Forum Discussion
Altera_Forum
Honored Contributor
7 years agoThis is an interesting observation. However, it seems there is some issue with resource estimation in Quartus v17/17.1. Using 16.1.2, I get 512 DSPs for 32bit_256 in the report, and full DSP utilization for 32bit_800. Also I get 800 DSPs for 16bit_800, and full DSP utilization for 16bit_1600.

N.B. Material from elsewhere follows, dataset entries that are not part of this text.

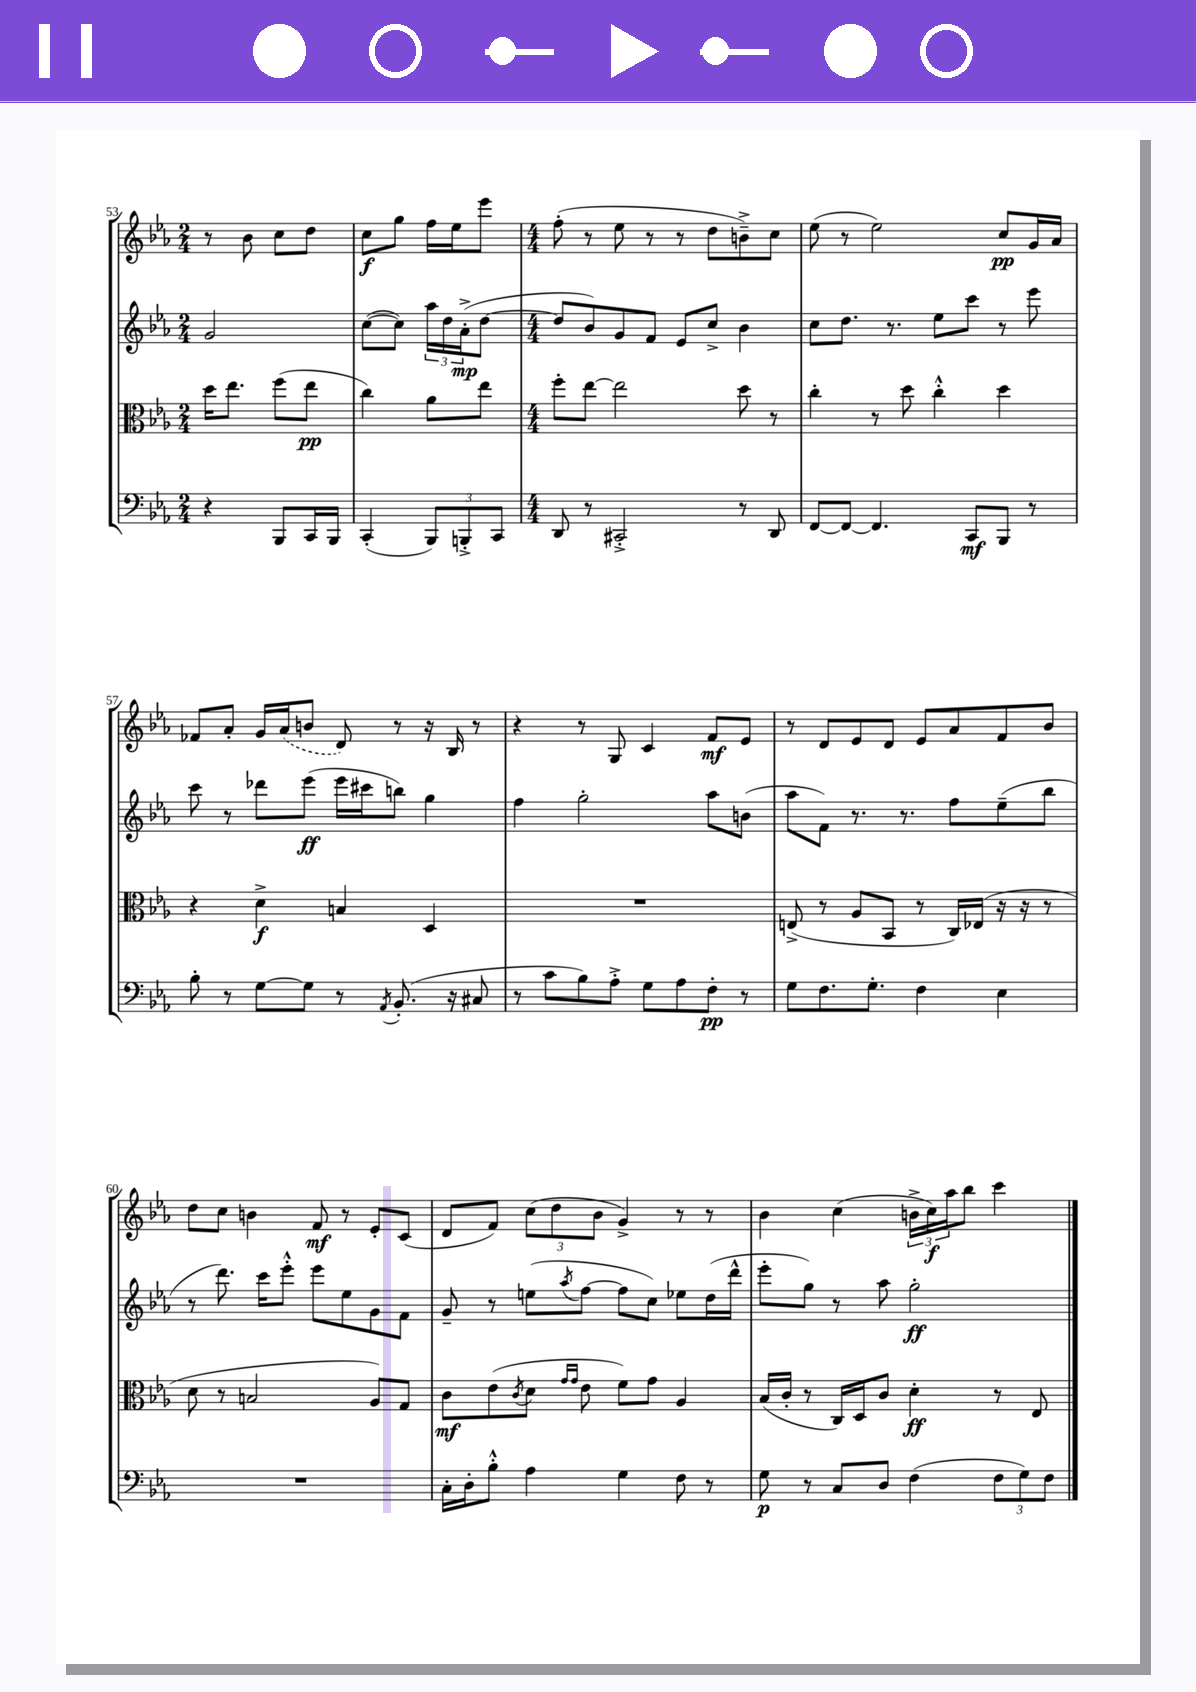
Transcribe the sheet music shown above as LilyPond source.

<<
\new StaffGroup <<
\new Staff = "s0" {
    \clef treble \key ees \major \numericTimeSignature \time 2/4
    r8 bes'8 c''8 d''8 |
    c''8\f g''8 f''16 ees''16 ees'''8 |
    \numericTimeSignature \time 4/4 f''8-.( r8 ees''8 r8 r8 d''8 b'8--->) c''8 |
    ees''8( r8 ees''2) c''8\pp g'16 aes'16 |
    fes'8 aes'8-. g'16 \once \slurDashed aes'16( b'8 d'8) r8 r16 bes16 r8 |
    r4 r8 g8 c'4 f'8\mf ees'8 |
    r8 d'8 ees'8 d'8 ees'8 aes'8 f'8 bes'8 |
    d''8 c''8 b'4 f'8\mf r8 ees'8-. c'8( |
    d'8 f'8) \tuplet 3/2 { c''8( d''8 bes'8 } g'4->) r8 r8 |
    bes'4 c''4( \tuplet 3/2 { b'16-> c''16\f) aes''16 } bes''8 c'''4 \bar "|." |
}
\new Staff = "s1" {
    \clef treble \key ees \major \numericTimeSignature \time 2/4
    g'2 |
    c''8~( c''8) \tuplet 3/2 { aes''16 d''16 aes'16-.->\mp( } d''8~ |
    \numericTimeSignature \time 4/4 d''8 bes'8) g'8 f'8 ees'8 c''8-> bes'4 |
    c''8 d''8. r8. ees''8 c'''8 r8 ees'''8 |
    c'''8 r8 des'''8 ees'''8\ff( ees'''16 cis'''16 b''8) g''4 |
    f''4 g''2-. aes''8 b'8( |
    aes''8 f'8) r8. r8. f''8 ees''8--( bes''8 |
    r8 d'''8.) c'''16 ees'''8-.-^ ees'''8 ees''8 g'8 f'8 |
    g'8-- r8 e''8( \acciaccatura { aes''8 } f''8~ f''8 c''8) ees''8 d''16( d'''16-^ |
    ees'''8-. g''8) r8 aes''8 g''2-.\ff \bar "|." |
}
\new Staff = "s2" {
    \clef alto \key ees \major \numericTimeSignature \time 2/4
    d''16 ees''8. f''8( ees''8\pp |
    c''4) aes'8 ees''8 |
    \numericTimeSignature \time 4/4 f''8-. ees''8~ ees''2 d''8 r8 |
    c''4-. r8 d''8 c''4-.-^ d''4 |
    r4 d'4->\f b4 d4 |
    R1 |
    e8->( r8 aes8 bes,8 r8 c16) ees16( r16 r16 r8 |
    d'8 r8 b2 aes8) g8 |
    c'8\mf ees'8( \acciaccatura { c'8 } d'8 \grace { g'16 g'16 } ees'8 f'8) g'8 aes4 |
    bes16( c'16-. r8 c16) d16 c'8 d'4-.\ff r8 ees8 \bar "|." |
}
\new Staff = "s3" {
    \clef bass \key ees \major \numericTimeSignature \time 2/4
    r4 bes,,8 c,16 bes,,16 |
    c,4-.( \tuplet 3/2 { bes,,8) b,,8-.-> c,8 } |
    \numericTimeSignature \time 4/4 d,8 r8 cis,2-.-> r8 d,8 |
    f,8~ f,8~ f,4. c,8\mf bes,,8 r8 |
    bes8-. r8 g8~ g8 r8 \acciaccatura { aes,8 } bes,8.-.( r16 cis8 |
    r8 c'8 bes8) aes8-.-> g8 aes8 f8-.\pp r8 |
    g8 f8. g8.-. f4 ees4 |
    R1 |
    c16-. d16-. bes8-.-^ aes4 g4 f8 r8 |
    g8\p r8 c8 d8 f4( \tuplet 3/2 { f8 g8) f8 } \bar "|." |
}
>>
>>
\layout { \context { \Score currentBarNumber = #53 } }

Based on Intel's documentation, each DSP on Arria 10 can do a maximum of one 27-bit x 27-bit MUL, or two independent 18-bit x 18-bit MULs. This means that multiplying two 32-bit integers requires two DSPs. However, it should be possible to perform two 16-bit x 16-bit multiplications per DSP, but for some reason, the compiler is failing to correctly infer this. Intel has added a new extension in v17 for Arbitrary Precision Integers (Programming Guide, Section 5.6). You might be able to do what you want using that extension. Just make sure to follow the instructions for casting the variables from the documentation. Finally, regarding the case with 3036 MULs, are you talking about Intel's own paper here? https://arxiv.org/abs/1701.03534 That paper uses fixed-point with shared exponent, and inferring that data type probably requires complex bit masking. In fact, it is possible that they also used undocumented features of the compiler to achieve that behavior. P.S. It is also possible that the "printf" in your kernel is preventing the mapper from correctly packing the DSPs. For the sake of completeness, you should try removing the printf and see what happens.